Oops! JPMorgan “Accidentally” Deleted Millions of Emails During an SEC Investigation

Katherine Welles / shutterstock.com
Katherine Welles / shutterstock.com

Is it just me, or do you instantly think of Hillary Clinton when you hear about millions of emails being deleted? Unless the former Secretary of State has been working at JPMorgan, it seems that someone else has decided to play dirty, too.

The US Securities and Exchange Commission (SEC) is investigating JPMorgan for a dozen or so civil security-related investigations.

There’s just one problem – over 40 million communications have been deleted, making it harder for the SEC to conduct their investigation. So, they’ve been slapped with a $4 million fine along the way.

The fine is because the deleted emails allegedly hold business records that are being sought out in some of the different investigations. And the bank is supposed to retain these records for at least three years.

According to the commission, “Because the deleted records are unrecoverable, it is unknown – and unknowable – how the lost records may have affected the regulatory investigations.”

Convenient, don’t you think? As if it needed to be said, SEC officials have already told JPMorgan to “cease and desist from committing any future violations.” Basically, quit deleting important $hit.

The bank isn’t admitting to anything.

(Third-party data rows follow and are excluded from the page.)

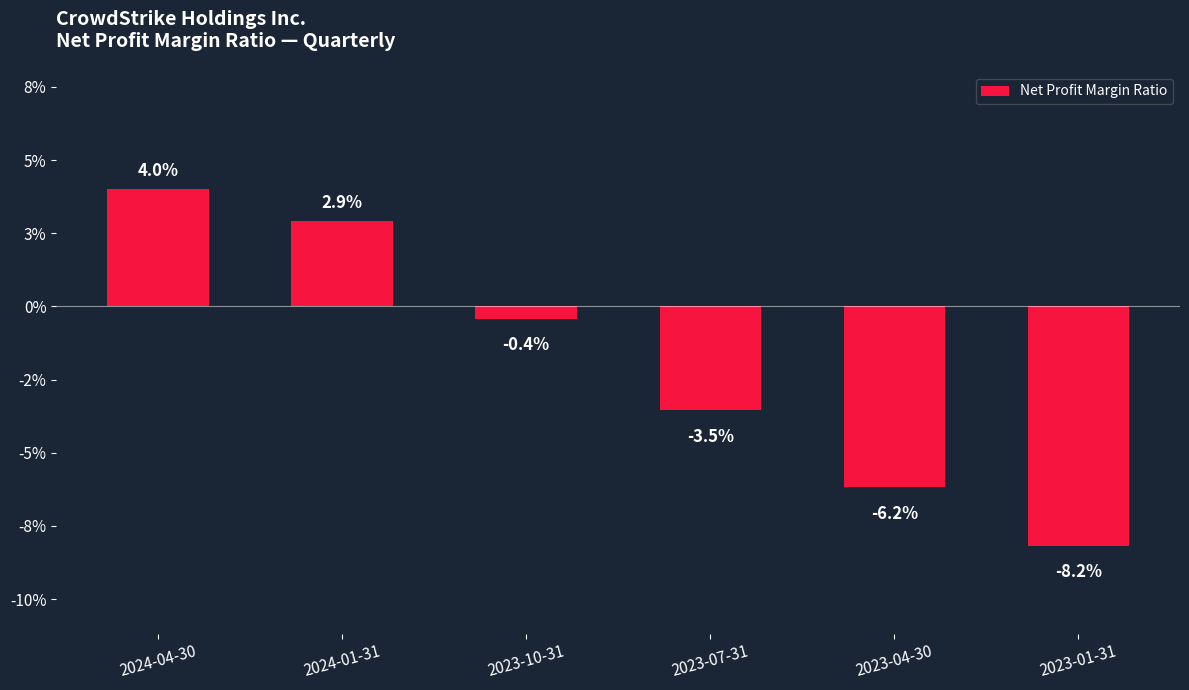

What is the label of the 3rd bar from the right?

2023-07-31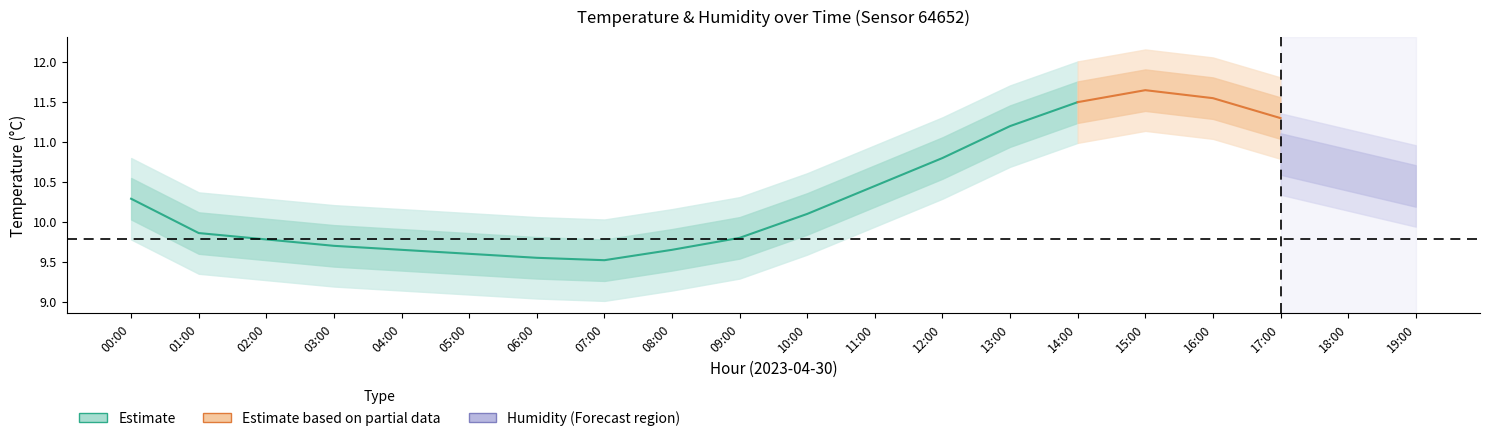

What is the difference between the second highest and minimum values?

1.7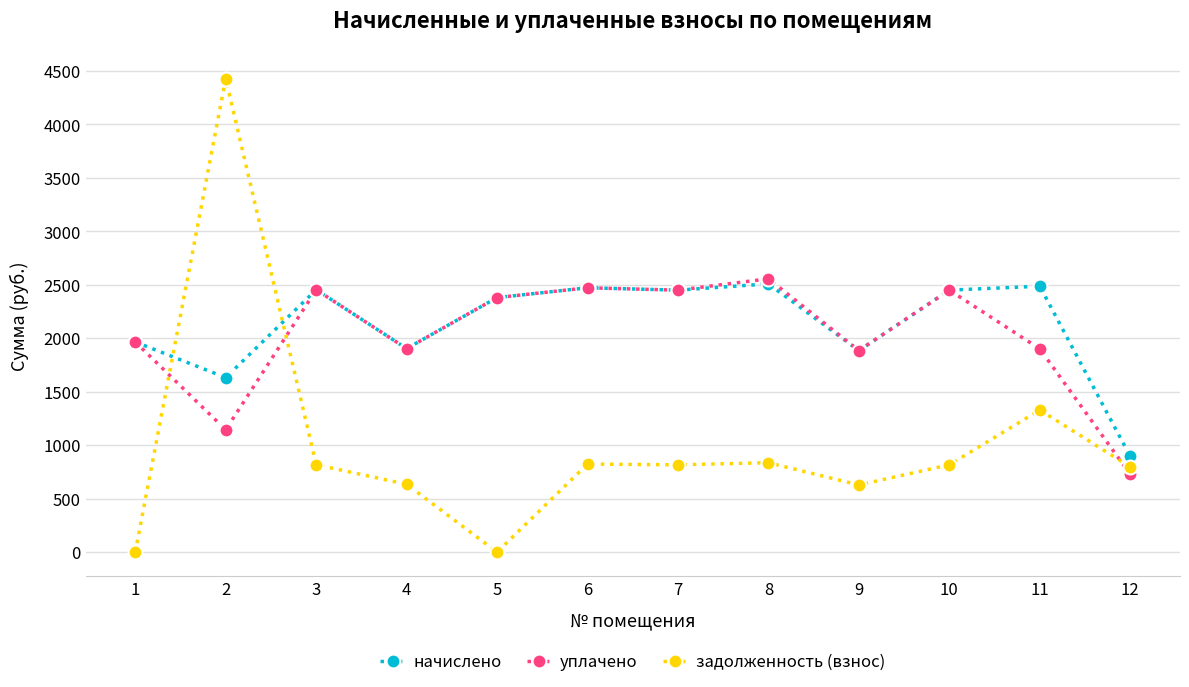

The уплачено series shows 3409.8 at 4. True or false?

False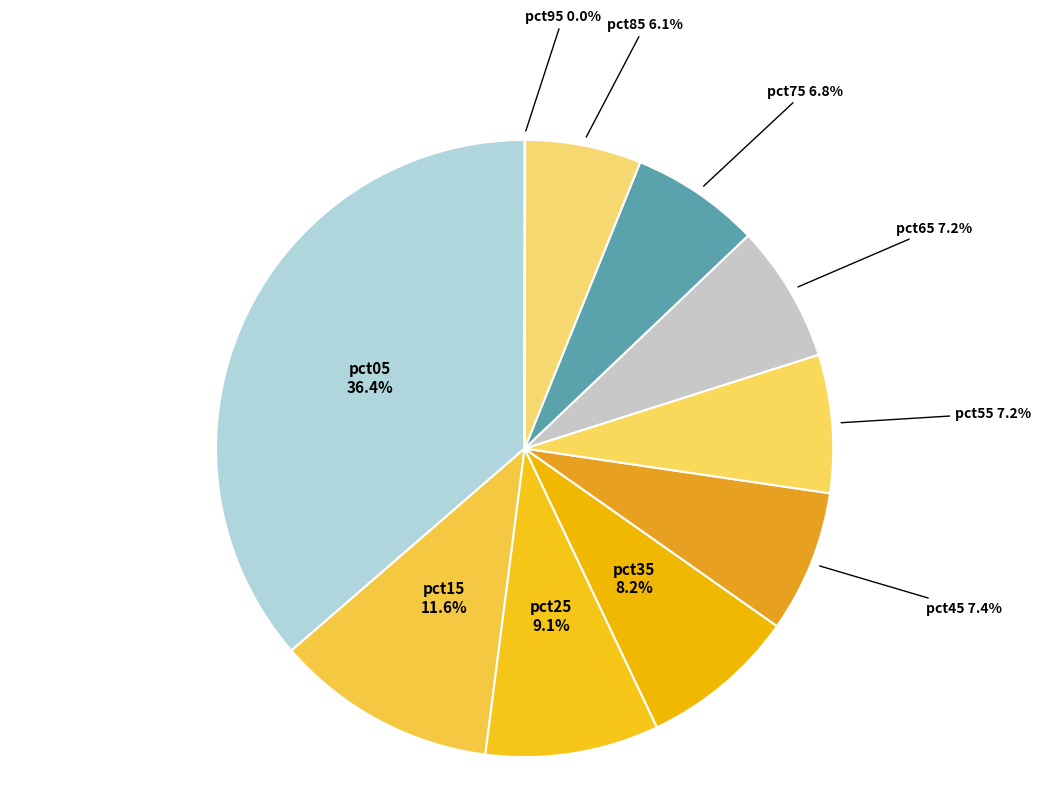

What is the ratio of the value at pct05 to the value at pct25?

4.0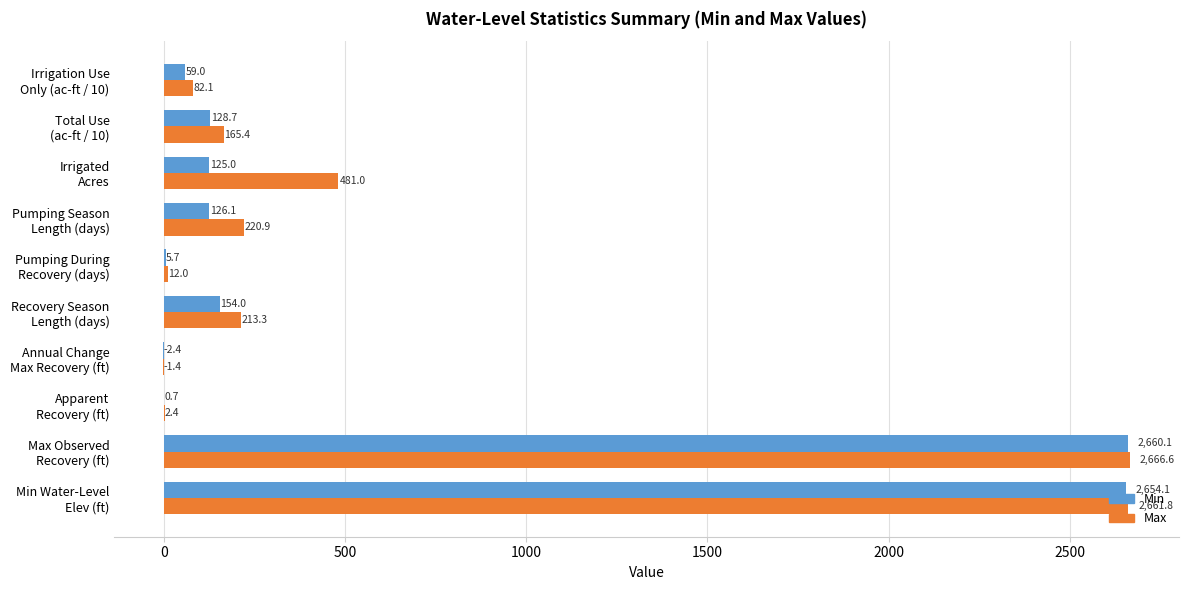

What is the maximum value shown in the chart?

2666.6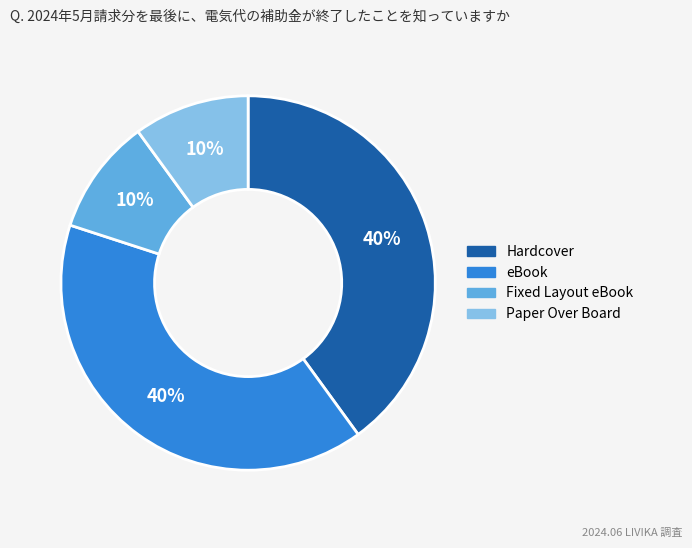

Does Fixed Layout eBook account for over 50% of the chart?

No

They came up with a story about how they thought that some of the emails were coded in such a way that they wouldn’t be truly deleted. Sure…

JPMorgan clearly hasn’t learned its lesson since this isn’t their first infraction. Actually, it’s their third. They were fined $125 million for a similar issue in 2021 and around $700,00 in 2005.

The largest US bank isn’t exactly giving us peace of mind.

  1. They’ve deleted important emails.
  2. They fail to retain proper records.
  3. There are several lawsuits pending against them.
  4. And oh, yeah, they have paid over $290 million to settle over Jeffrey Epstein’s sex trafficking operation.

JPMorgan Chase has issued a statement that they regret associating with Epstein. Yep, but it’s a little too late for that, isn’t it?

Anyway, it doesn’t look like JPMorgan understands what is and isn’t legal. Perhaps they need to stop turning to liberals for inspiration on how to deal with investigations.

And if you have a Chase account, we wish you all the best in your future endeavors.